### EXERCISE PROMPT
Across all the entries below, how many lines mention the string "Ganhe"? Respond with a single number.
RECORD EXTRACTS Block Start
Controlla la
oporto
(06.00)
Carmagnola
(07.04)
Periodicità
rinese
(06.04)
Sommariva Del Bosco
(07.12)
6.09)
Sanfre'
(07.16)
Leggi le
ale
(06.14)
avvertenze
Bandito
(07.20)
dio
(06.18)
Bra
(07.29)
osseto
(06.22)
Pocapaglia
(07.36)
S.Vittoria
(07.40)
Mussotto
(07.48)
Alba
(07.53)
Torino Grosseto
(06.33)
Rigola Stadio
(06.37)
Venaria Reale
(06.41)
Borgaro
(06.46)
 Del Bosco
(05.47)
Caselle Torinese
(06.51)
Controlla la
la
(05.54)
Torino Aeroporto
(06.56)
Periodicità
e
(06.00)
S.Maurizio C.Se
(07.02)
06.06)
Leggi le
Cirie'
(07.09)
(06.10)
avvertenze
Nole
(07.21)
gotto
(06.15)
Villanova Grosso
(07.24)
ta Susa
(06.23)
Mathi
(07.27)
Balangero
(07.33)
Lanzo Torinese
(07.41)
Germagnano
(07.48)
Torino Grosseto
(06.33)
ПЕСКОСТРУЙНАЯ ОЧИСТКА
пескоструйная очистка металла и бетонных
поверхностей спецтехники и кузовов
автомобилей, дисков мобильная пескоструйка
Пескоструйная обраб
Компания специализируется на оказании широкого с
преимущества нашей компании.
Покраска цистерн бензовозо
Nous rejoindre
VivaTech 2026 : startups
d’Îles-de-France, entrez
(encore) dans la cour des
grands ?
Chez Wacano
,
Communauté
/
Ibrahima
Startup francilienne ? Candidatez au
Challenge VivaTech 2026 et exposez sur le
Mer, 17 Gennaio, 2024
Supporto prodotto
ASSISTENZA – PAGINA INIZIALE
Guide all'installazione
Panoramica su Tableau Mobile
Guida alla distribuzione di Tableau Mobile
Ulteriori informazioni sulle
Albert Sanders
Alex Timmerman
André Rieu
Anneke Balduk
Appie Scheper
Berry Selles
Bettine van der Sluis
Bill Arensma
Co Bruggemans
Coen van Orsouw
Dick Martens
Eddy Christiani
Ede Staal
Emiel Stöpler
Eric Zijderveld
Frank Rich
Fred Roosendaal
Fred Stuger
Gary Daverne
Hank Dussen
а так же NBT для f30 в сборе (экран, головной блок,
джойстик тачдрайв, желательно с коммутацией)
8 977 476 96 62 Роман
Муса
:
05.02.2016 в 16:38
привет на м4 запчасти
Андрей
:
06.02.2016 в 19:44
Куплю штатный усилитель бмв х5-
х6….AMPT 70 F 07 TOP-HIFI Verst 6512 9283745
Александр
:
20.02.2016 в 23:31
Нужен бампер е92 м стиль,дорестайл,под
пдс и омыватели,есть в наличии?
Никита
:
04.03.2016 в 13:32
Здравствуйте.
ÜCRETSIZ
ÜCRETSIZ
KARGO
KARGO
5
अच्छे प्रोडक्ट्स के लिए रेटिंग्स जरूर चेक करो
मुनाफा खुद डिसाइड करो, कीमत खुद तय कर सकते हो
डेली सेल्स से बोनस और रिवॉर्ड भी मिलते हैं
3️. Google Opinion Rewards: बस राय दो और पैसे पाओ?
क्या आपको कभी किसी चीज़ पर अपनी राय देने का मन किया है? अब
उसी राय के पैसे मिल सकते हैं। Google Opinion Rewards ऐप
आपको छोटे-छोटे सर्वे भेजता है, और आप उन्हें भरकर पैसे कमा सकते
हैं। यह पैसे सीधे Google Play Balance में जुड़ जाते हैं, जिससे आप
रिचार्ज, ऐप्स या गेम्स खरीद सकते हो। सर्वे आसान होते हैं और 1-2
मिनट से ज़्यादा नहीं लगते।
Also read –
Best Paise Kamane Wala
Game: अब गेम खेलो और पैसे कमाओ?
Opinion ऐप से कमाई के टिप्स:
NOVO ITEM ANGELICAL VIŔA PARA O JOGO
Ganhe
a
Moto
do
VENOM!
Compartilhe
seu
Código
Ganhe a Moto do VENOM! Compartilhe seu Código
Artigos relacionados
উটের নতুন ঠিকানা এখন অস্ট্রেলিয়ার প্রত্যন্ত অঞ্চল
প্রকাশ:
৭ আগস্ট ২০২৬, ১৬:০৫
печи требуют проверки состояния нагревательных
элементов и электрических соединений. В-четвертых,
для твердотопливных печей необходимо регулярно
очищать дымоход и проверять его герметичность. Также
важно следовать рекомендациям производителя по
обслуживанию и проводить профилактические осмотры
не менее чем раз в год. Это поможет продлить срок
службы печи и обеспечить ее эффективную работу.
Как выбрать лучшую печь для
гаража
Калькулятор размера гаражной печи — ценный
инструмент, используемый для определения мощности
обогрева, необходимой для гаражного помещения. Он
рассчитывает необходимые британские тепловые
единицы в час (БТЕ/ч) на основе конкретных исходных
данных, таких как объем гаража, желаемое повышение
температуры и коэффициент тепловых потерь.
RECORD EXTRACTS Block End
### TASK ANSWER
2